WORK TO BE COMPLETED: Return every line of the entries below verbatim, keeping their order.

INPUT DATA:
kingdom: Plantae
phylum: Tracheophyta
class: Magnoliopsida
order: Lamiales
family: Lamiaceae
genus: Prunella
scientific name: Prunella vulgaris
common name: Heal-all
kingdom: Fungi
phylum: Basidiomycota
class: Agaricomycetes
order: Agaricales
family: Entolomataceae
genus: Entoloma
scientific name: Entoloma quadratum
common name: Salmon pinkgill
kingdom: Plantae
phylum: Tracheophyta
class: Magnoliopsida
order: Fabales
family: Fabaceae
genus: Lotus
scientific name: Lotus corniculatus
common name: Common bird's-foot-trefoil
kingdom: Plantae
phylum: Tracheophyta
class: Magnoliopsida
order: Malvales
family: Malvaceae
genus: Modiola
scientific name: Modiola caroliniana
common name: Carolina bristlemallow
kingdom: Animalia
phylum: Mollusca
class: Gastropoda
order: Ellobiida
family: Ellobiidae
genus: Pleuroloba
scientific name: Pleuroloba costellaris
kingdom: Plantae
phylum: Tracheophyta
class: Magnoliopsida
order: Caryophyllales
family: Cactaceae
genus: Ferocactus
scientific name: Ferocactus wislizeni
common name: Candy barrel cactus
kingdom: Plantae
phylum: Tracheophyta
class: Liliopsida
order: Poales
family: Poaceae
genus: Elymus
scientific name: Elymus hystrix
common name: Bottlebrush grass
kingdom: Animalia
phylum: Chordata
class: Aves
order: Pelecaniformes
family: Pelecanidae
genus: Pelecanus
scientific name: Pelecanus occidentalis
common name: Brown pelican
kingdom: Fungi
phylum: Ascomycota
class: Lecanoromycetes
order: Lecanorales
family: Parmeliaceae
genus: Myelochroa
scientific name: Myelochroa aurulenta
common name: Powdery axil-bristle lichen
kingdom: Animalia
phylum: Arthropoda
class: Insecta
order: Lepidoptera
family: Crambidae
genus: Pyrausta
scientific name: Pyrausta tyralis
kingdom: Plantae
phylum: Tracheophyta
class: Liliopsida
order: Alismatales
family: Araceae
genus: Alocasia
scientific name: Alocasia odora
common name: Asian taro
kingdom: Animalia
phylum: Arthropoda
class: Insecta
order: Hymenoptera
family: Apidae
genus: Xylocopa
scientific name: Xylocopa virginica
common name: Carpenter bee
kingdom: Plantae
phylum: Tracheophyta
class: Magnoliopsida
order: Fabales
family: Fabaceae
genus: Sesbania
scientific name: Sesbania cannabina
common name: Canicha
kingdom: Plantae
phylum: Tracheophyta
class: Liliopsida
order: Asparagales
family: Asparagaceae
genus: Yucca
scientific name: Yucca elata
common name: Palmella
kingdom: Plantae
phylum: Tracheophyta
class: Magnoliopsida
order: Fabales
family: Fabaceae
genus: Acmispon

THE ANSWER:
kingdom: Plantae
phylum: Tracheophyta
class: Magnoliopsida
order: Lamiales
family: Lamiaceae
genus: Prunella
scientific name: Prunella vulgaris
common name: Heal-all
kingdom: Fungi
phylum: Basidiomycota
class: Agaricomycetes
order: Agaricales
family: Entolomataceae
genus: Entoloma
scientific name: Entoloma quadratum
common name: Salmon pinkgill
kingdom: Plantae
phylum: Tracheophyta
class: Magnoliopsida
order: Fabales
family: Fabaceae
genus: Lotus
scientific name: Lotus corniculatus
common name: Common bird's-foot-trefoil
kingdom: Plantae
phylum: Tracheophyta
class: Magnoliopsida
order: Malvales
family: Malvaceae
genus: Modiola
scientific name: Modiola caroliniana
common name: Carolina bristlemallow
kingdom: Animalia
phylum: Mollusca
class: Gastropoda
order: Ellobiida
family: Ellobiidae
genus: Pleuroloba
scientific name: Pleuroloba costellaris
kingdom: Plantae
phylum: Tracheophyta
class: Magnoliopsida
order: Caryophyllales
family: Cactaceae
genus: Ferocactus
scientific name: Ferocactus wislizeni
common name: Candy barrel cactus
kingdom: Plantae
phylum: Tracheophyta
class: Liliopsida
order: Poales
family: Poaceae
genus: Elymus
scientific name: Elymus hystrix
common name: Bottlebrush grass
kingdom: Animalia
phylum: Chordata
class: Aves
order: Pelecaniformes
family: Pelecanidae
genus: Pelecanus
scientific name: Pelecanus occidentalis
common name: Brown pelican
kingdom: Fungi
phylum: Ascomycota
class: Lecanoromycetes
order: Lecanorales
family: Parmeliaceae
genus: Myelochroa
scientific name: Myelochroa aurulenta
common name: Powdery axil-bristle lichen
kingdom: Animalia
phylum: Arthropoda
class: Insecta
order: Lepidoptera
family: Crambidae
genus: Pyrausta
scientific name: Pyrausta tyralis
kingdom: Plantae
phylum: Tracheophyta
class: Liliopsida
order: Alismatales
family: Araceae
genus: Alocasia
scientific name: Alocasia odora
common name: Asian taro
kingdom: Animalia
phylum: Arthropoda
class: Insecta
order: Hymenoptera
family: Apidae
genus: Xylocopa
scientific name: Xylocopa virginica
common name: Carpenter bee
kingdom: Plantae
phylum: Tracheophyta
class: Magnoliopsida
order: Fabales
family: Fabaceae
genus: Sesbania
scientific name: Sesbania cannabina
common name: Canicha
kingdom: Plantae
phylum: Tracheophyta
class: Liliopsida
order: Asparagales
family: Asparagaceae
genus: Yucca
scientific name: Yucca elata
common name: Palmella
kingdom: Plantae
phylum: Tracheophyta
class: Magnoliopsida
order: Fabales
family: Fabaceae
genus: Acmispon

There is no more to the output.